コンストラクタの引数にparent=Noneとありますが親となるWidgetが無い(None)でトップレベルだという意味だと想像します。
前述したフォームウィンドウとの紐づけがない部分とも一致します。
ラベルWidget単体で使うようなことは通常無いので、Pyside6初手のプログラムとしてふさわしくないサンプルであることに気が付きました。
閑話休題
def mousePressEvent(self, event):
メソッド名からマウスボタンを押した際、発火するイベントだと読み取れます。
selfはラベルWidgetで、eventはイベント発生時の情報が詰まったオブジェクトだと思われます。

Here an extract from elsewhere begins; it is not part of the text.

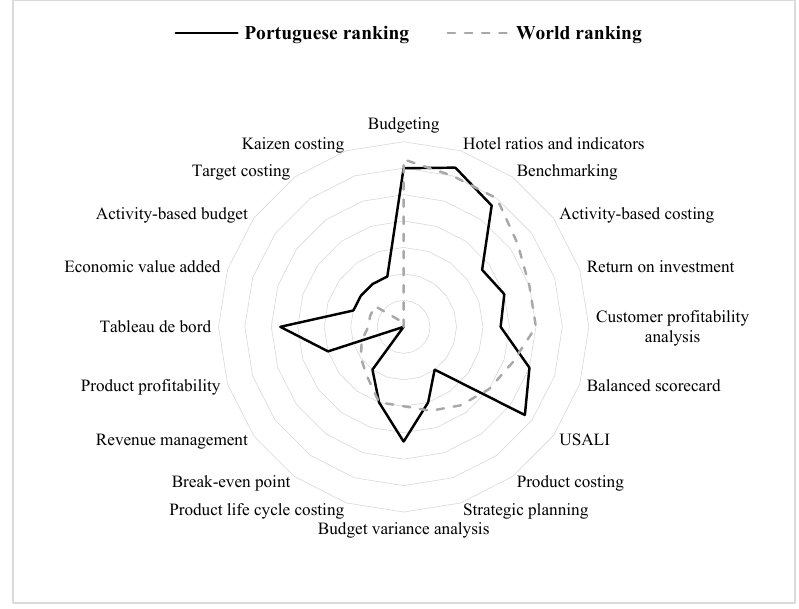
Figure 11. Portuguese ranking vs. world ranking on hospitality MA practices.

event.button()でマウスのどのボタンが押されたかの情報から左だったらドラック処理を開始します。
if file_path:
は、ファイルの有無を確認しているかとおもいましたが、file_pathという変数が空で無いか確認しているだけの様です。
mime_data = QMimeData()
urls = [QUrl.fromLocalFile(file_path)]
mime_data.setUrls(urls)
QMimeData()はドラックで渡すデータの種類を表すクラスだと思われます。
こちらのサンプルではurlの配列のようです。
urls = [QUrl.fromLocalFile(file_path)]
ローカルパスであるfile_pathからQUrl形式のオブジェクトを生成し配列化した物をurlsにセットしています。
mime_data.setUrls(urls)
drag = QDrag(self)
drag.setMimeData(mime_data)
drag.setHotSpot(QPoint(0, 0)) # ドラッグ開始位置(左上)
drag.exec()
drag = QDrag(self)
QDragクラスのオブジェクトをself=ラベルWidgetを引数に生成しています。
drag.setMimeData(mime_data)
先ほど生成したmime_dataをdragオブジェクトにセット
drag.setHotSpot(QPoint(0, 0)) # ドラッグ開始位置(左上)
こちらは何をしているか不明です。
最後に
drag.exec()
を実行して終了です。字面からドラックが実行されていると思われます。
スクリプトを実行すると「こちらをクリックしエクスプローラーへドラッグしてください」ラベルが表示されたウィンドウが起動します。
ラベル部分をクリックした状態で移動(ドラック)しエクスプローラーでボタンを離す(ドロップ)とfile_pathで設定したファイルが移動していました。コピーされることを期待したので少し残念です。
ドラック実行の行を
drag.exec()
から
drag.exec(Qt.CopyAction)
へ変更したところ、移動ではなくコピーされました。
drag.exe()のデフォルトはQt.MoveActionだと考えられます。
いきなりPySide6でドラックアンドドロップを試してみましたが、C#あたりの言語知識で適当に解説してみました。
はじめてなので解説が正しくないかもしれませんが、コードは思った通りの動作はしてくれているので正しい部分もあると思われます。